I’m working on a WordPress site where we have a contact form that lets users submit content which gets saved as draft posts. The moderators review these drafts before they go live on the site.
The problem is when people copy text from other websites or documents and paste it into our WYSIWYG editor field. All this messy code comes along with it like extra div tags, span elements, inline styles, and random line breaks. We want to keep the useful formatting like headings (h1, h2), bold text, and italic styling, but get rid of all the junk code.
Our users aren’t very tech-savvy so we can’t really tell them to paste as plain text and then format everything themselves. That would create way too much work for our admin team.
Is there a WordPress function or plugin that can automatically clean this pasted content and only keep the formatting tags we actually want? Any suggestions would be really helpful.
Been dealing with this for years on client sites. Skip filtering during paste or submission - handle it at display level instead. Use wp_strip_all_tags() with a custom function that rebuilds only approved elements. Big advantage: you keep the original submission if someone accidentally removes something important. Set up a custom field for the cleaned version while storing the raw paste in post content. Your moderators can compare both during review. For cleaning, I built a simple parser that scans text patterns (bold becomes strong tags) instead of trying to preserve existing HTML. Most pasted formatting is garbage anyway. Rebuilding from text cues works way better than salvaging messy markup from Word or other sites. Plus you avoid security issues since you’re never trusting external HTML structure.
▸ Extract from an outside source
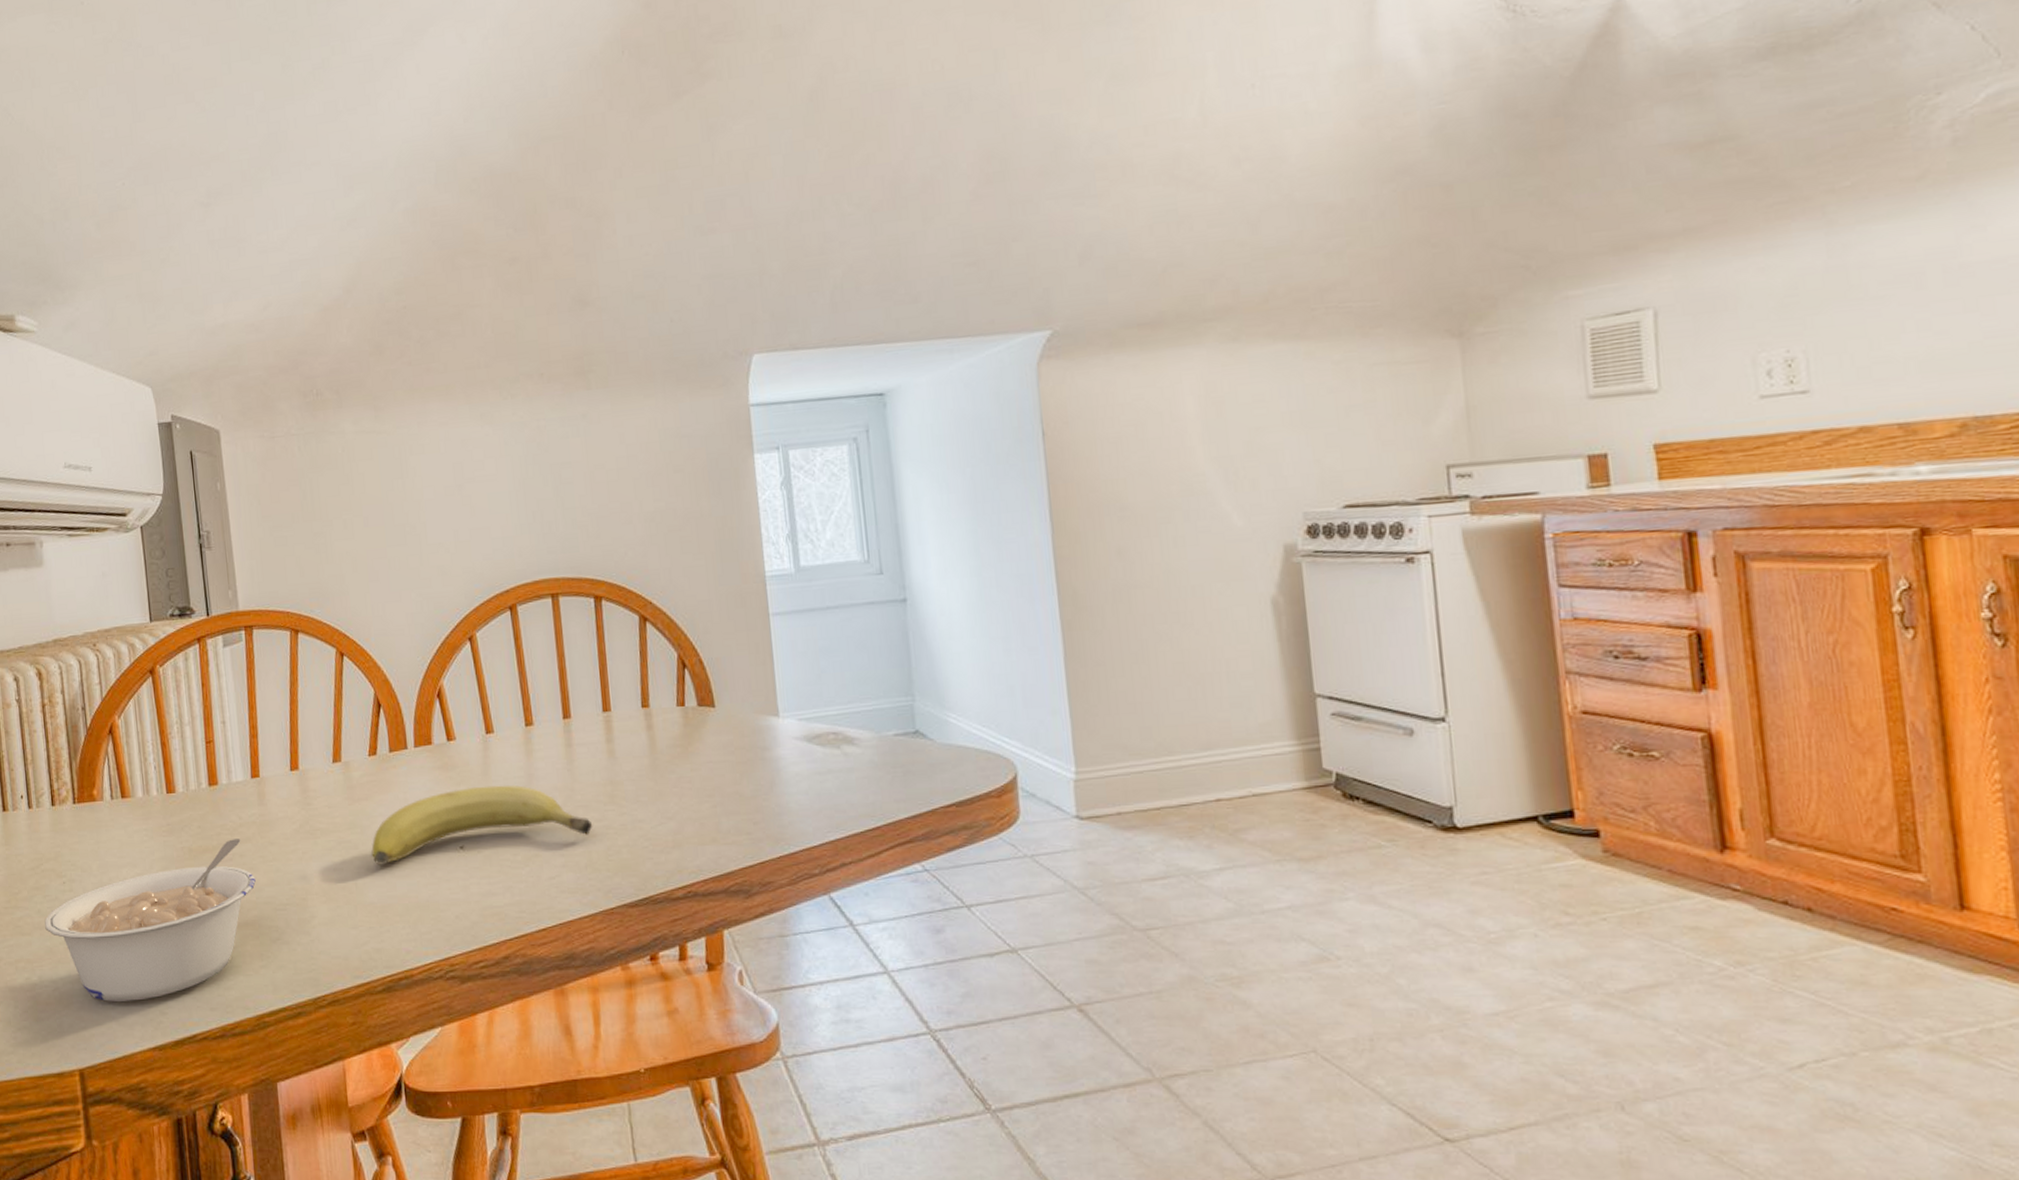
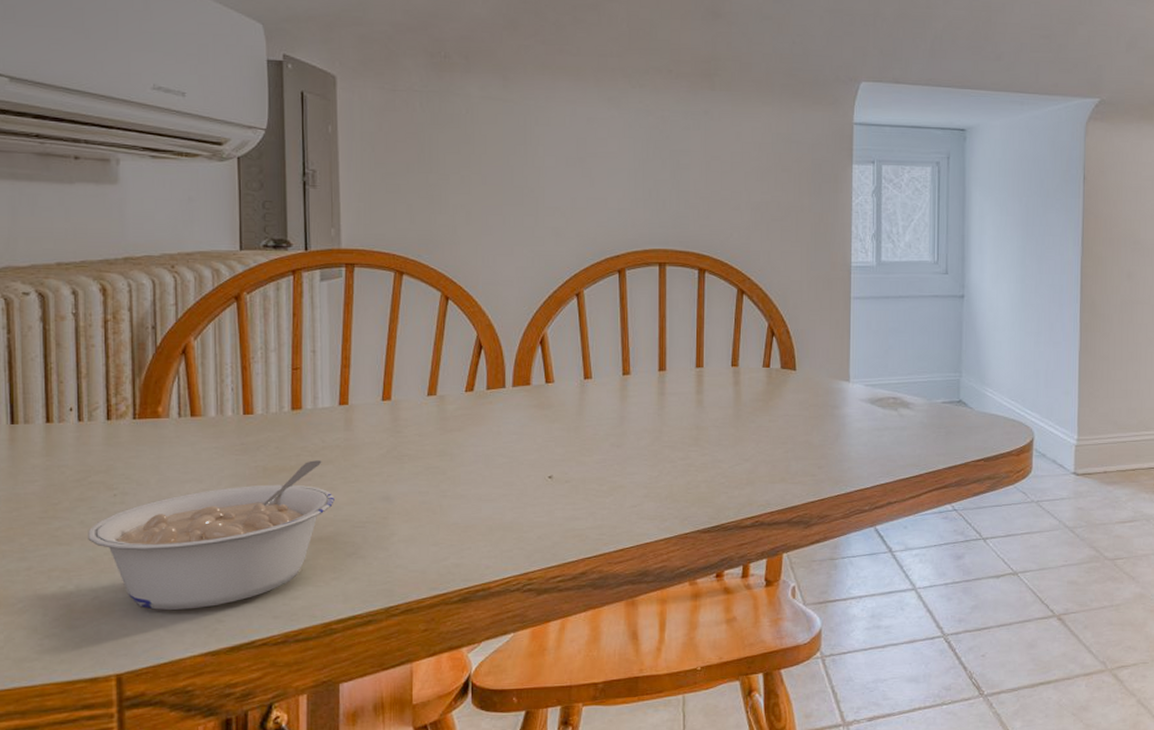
fruit: present [371,785,593,865] -> none [459,424,677,490]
I had the same issue on a WordPress site and got it working by customizing TinyMCE. I modified the paste_preprocess function in functions.php to strip unwanted tags but keep essential formatting. The paste_auto_cleanup_on_paste option helps too - it cleans up messy formatting automatically when users paste content. For better control, I used the TinyMCE Advanced plugin. It lets you filter pastes and only allow specific HTML tags like h1-h6, strong, and em. Users can paste whatever they want, but you get clean markup on the backend.
check out wp_kses() - it’s built into wordpress core and perfect for this. you can whitelist only the tags you want (h1-h6, strong, em, etc.) and it strips everything else automatically. just hook it to your form processing and run the content through wp_kses before saving as draft. way simpler than messing with tinymce settings.
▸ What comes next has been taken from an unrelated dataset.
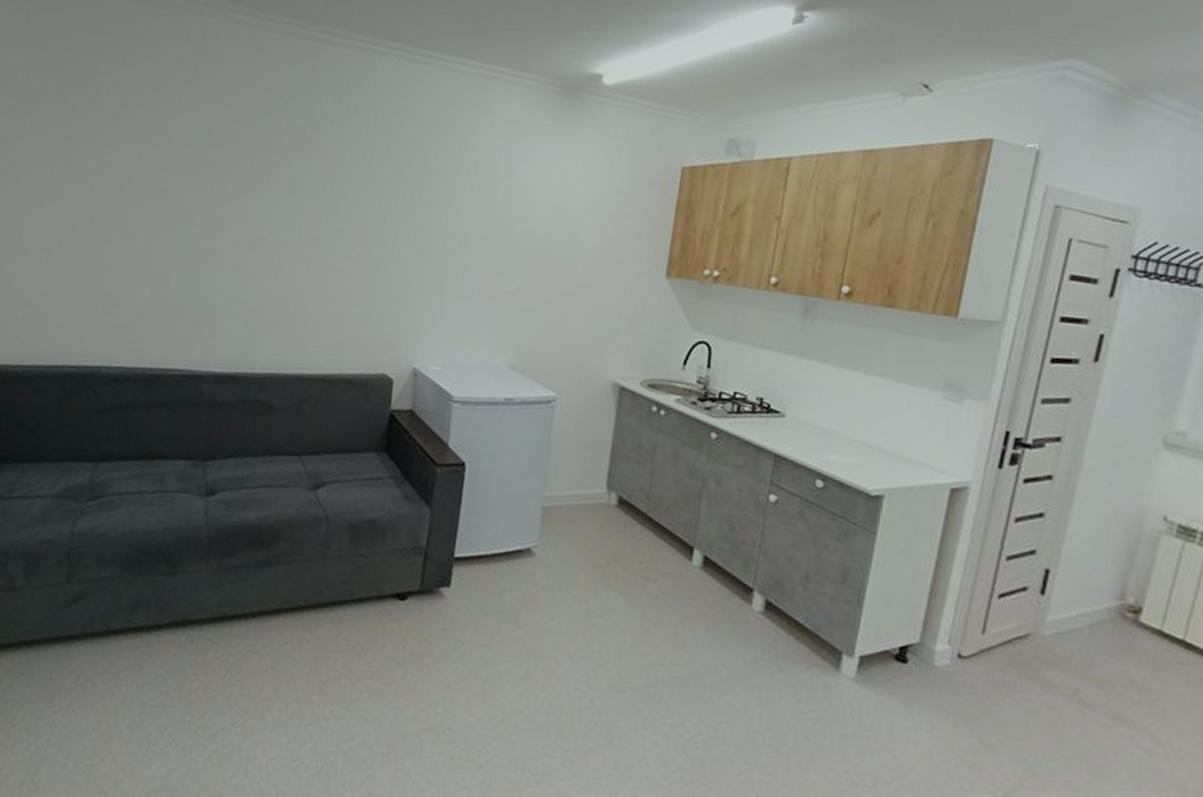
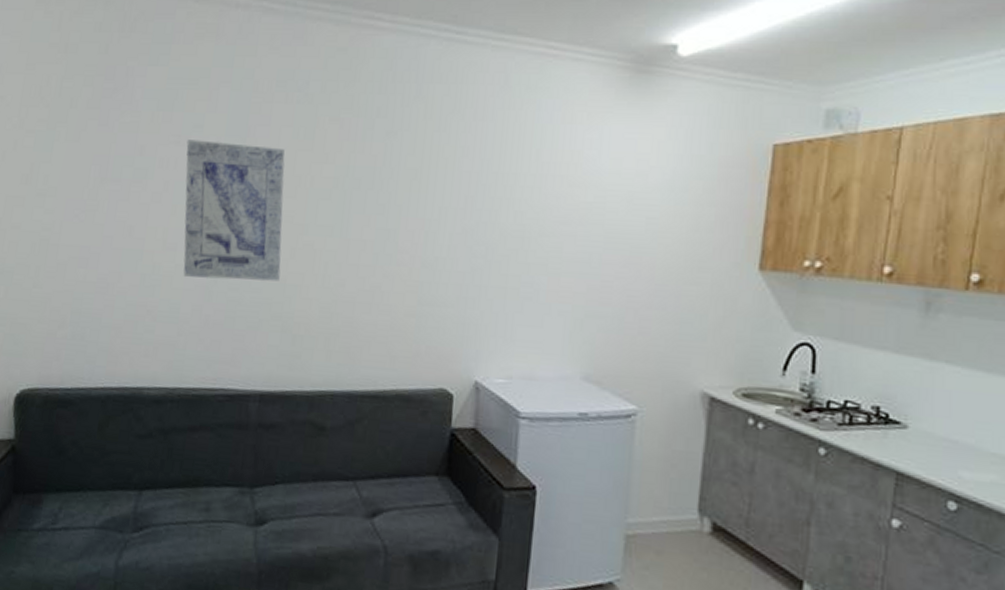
wall art: none [143,136,244,272] -> present [183,140,285,282]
We hit this exact problem building a content portal at work. Ended up combining server-side filtering with a custom paste handler - worked great.
I built a function that catches content before it hits the database. Used DOMDocument with a whitelist approach to parse HTML and strip everything we didn’t want. Way more reliable than regex.
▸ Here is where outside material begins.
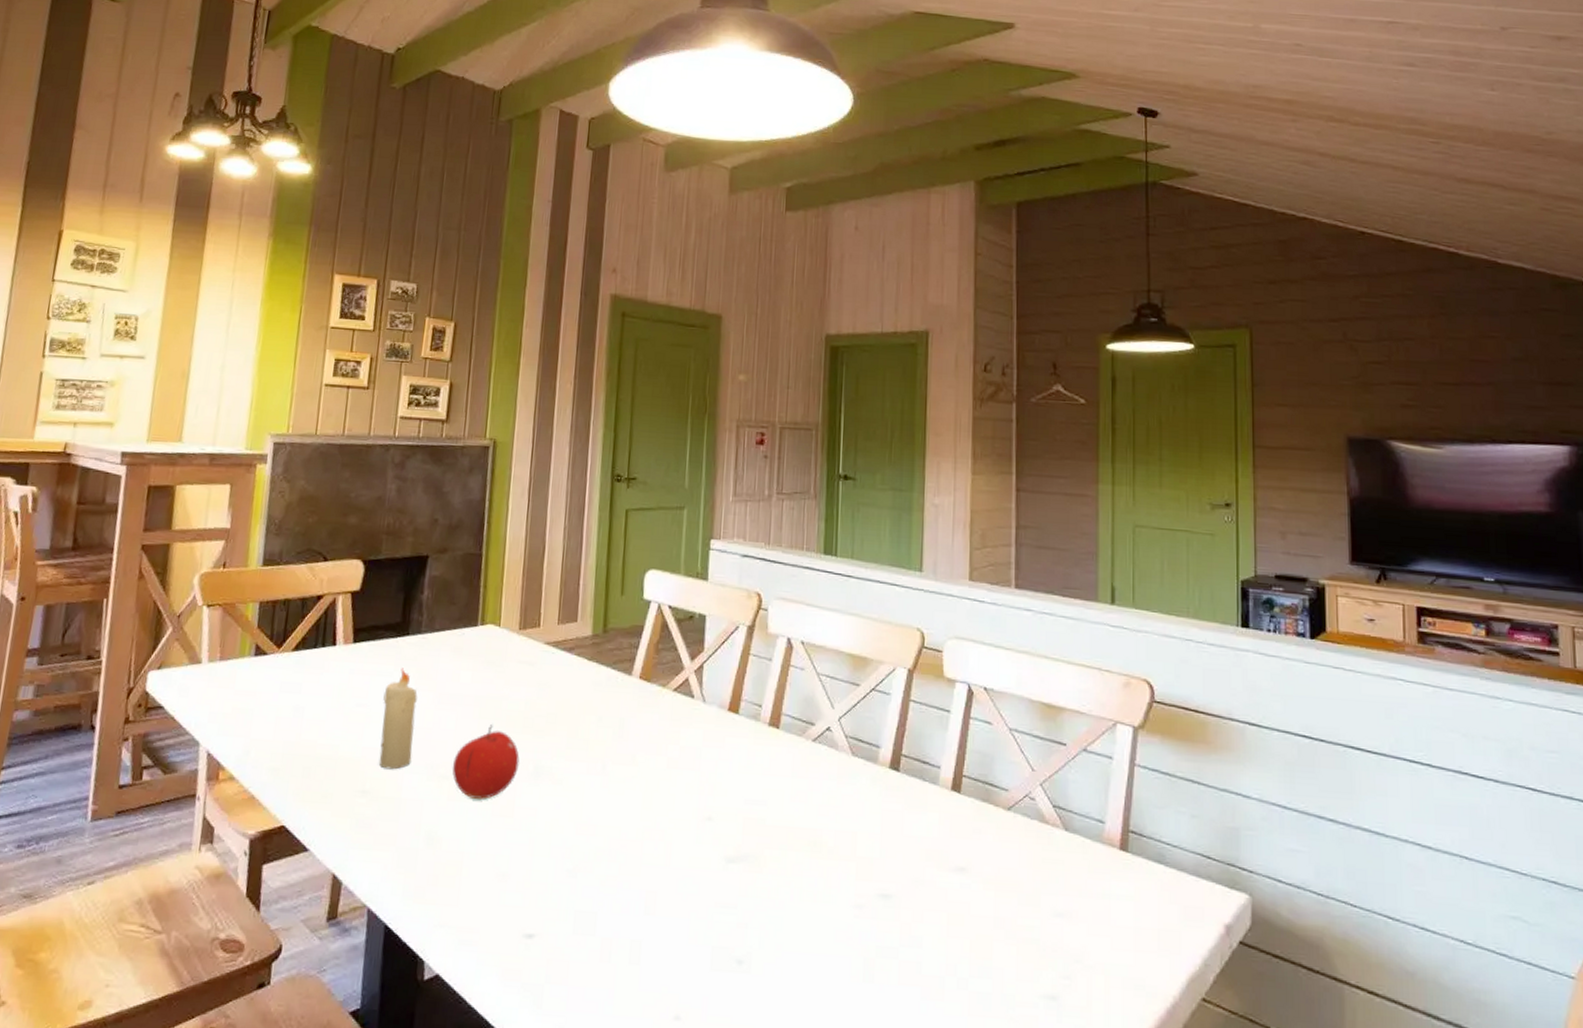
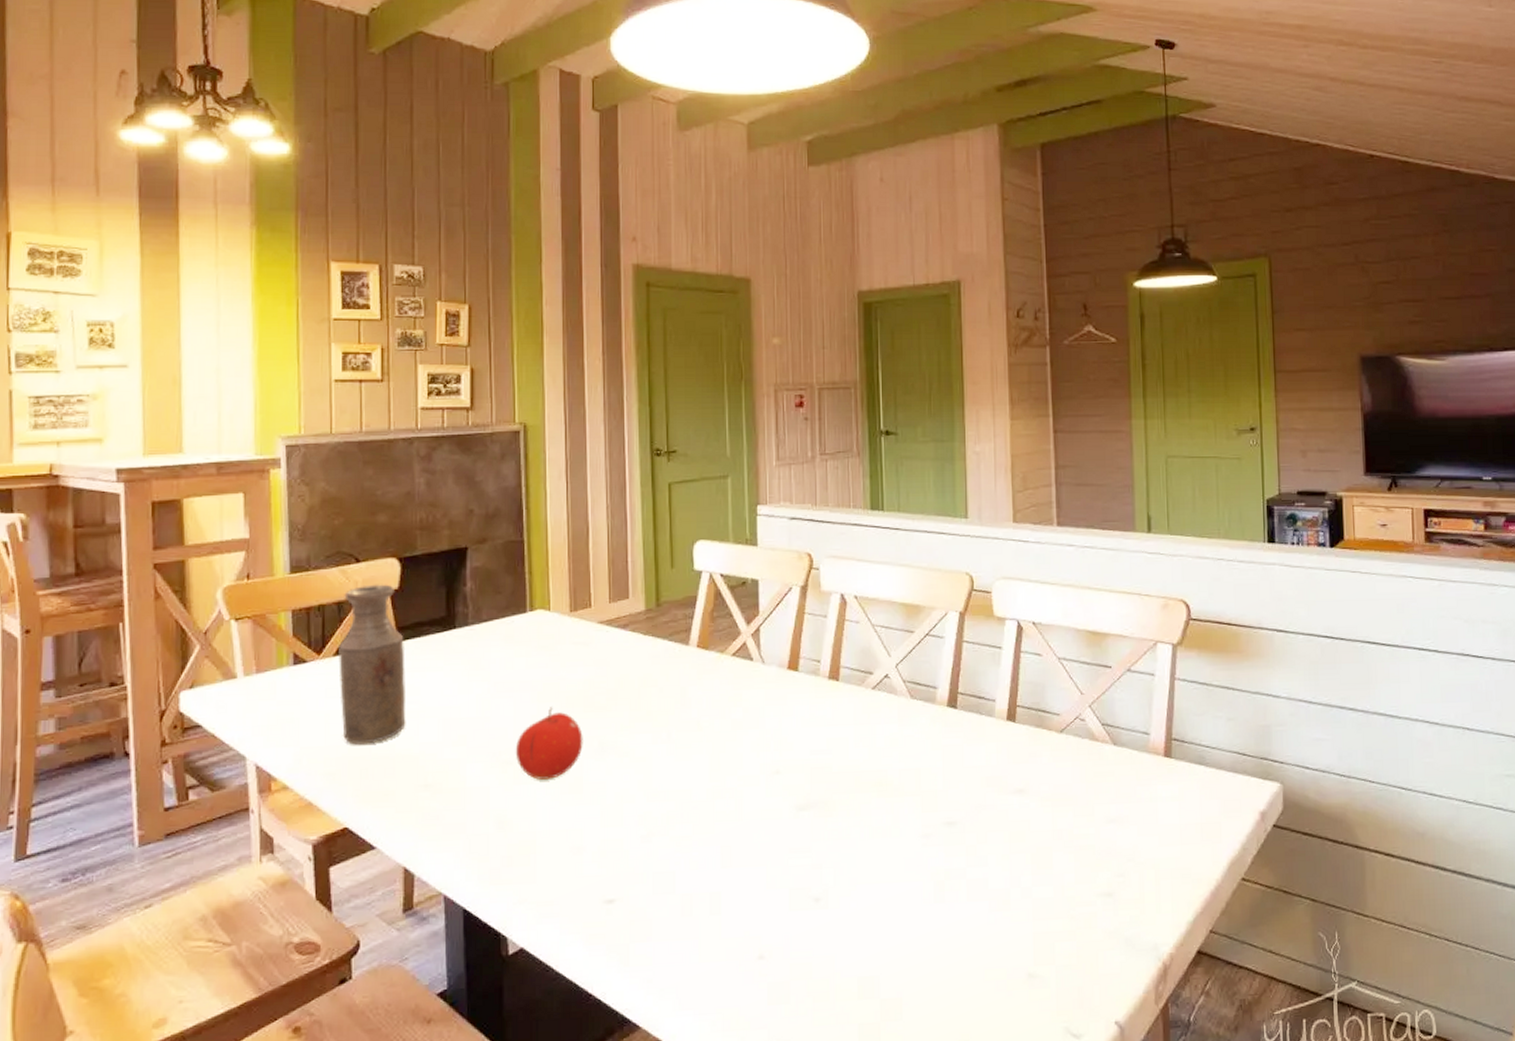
bottle: none [292,584,360,743] -> present [338,584,406,745]
candle: present [379,668,418,770] -> none [436,661,473,762]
The trick was handling it on form submission, not in the editor. Users paste whatever junk they want, but when they submit, the backend only keeps h1-h6, strong, em, p, br, and ul/ol/li tags.
On the frontend, I added a JavaScript paste event that previews how content looks after cleanup. Takes 5 minutes to code and saves hours of moderation.
Users can paste normally, you get clean markup, and nobody’s workflow breaks. Beats forcing them to reformat everything by hand.